- _PASSAGE FOR REVIEW_
--

Re: count(DISTINCT) in flink SQL

Vinod Mehra Wed, 29 May 2019 17:19:29 -0700

Another interesting thing is that if I add DISTINCT in the 2nd query it
doesn't complain. But because of the inner-select it is a no-op because the
inner select is doing the deduping:


SELECT

    CONCAT_WS(

      '-',

      CAST(MONTH(row_datetime) AS VARCHAR),

      CAST(YEAR(row_datetime) AS VARCHAR),

      CAST(user_id AS VARCHAR)

    ),

    COUNT(*DISTINCT*(event_id)) AS event_count -- note the DISTINCT keyword
here. Flink doesn't barf for this.

FROM (

    SELECT

        user_id,

        event_id,

        maxtimestamp(longToDateTime(rowtime)) as row_datetime

    FROM event_foo

    GROUP BY event_id, user_id

)

GROUP BY user_id, MONTH(row_datetime), YEAR(row_datetime)

--

- _EXERCISE TASKS_
1. Please reproduce the Flink SQL post word for word, everything from "maxtimestamp(longToDateTime(rowtime)) as row_datetime" down to "user_id, MONTH(row_datetime), YEAR(row_datetime)".
2. In the Flink SQL post, why does adding DISTINCT to the second query have no effect?
Rely only on the Flink SQL post when responding.

(Bounding boxes with keypoints)
--

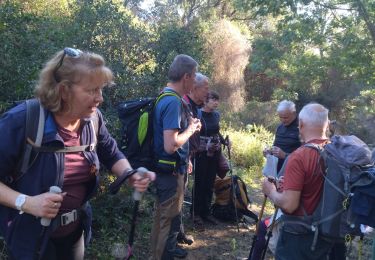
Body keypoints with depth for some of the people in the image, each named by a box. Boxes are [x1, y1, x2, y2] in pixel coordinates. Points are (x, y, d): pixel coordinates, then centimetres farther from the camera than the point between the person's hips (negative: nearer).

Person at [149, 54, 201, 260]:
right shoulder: (173, 101, -25)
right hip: (170, 170, -10)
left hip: (165, 169, 10)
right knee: (170, 219, 6)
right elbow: (170, 145, -32)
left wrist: (188, 125, 11)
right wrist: (191, 129, -18)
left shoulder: (166, 97, 7)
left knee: (163, 215, 26)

--

- _EXPECTED RESPONSES_
1.
maxtimestamp(longToDateTime(rowtime)) as row_datetime

    FROM event_foo

    GROUP BY event_id, user_id

)

GROUP BY user_id, MONTH(row_datetime), YEAR(row_datetime)

2. The inner select is already doing the deduping.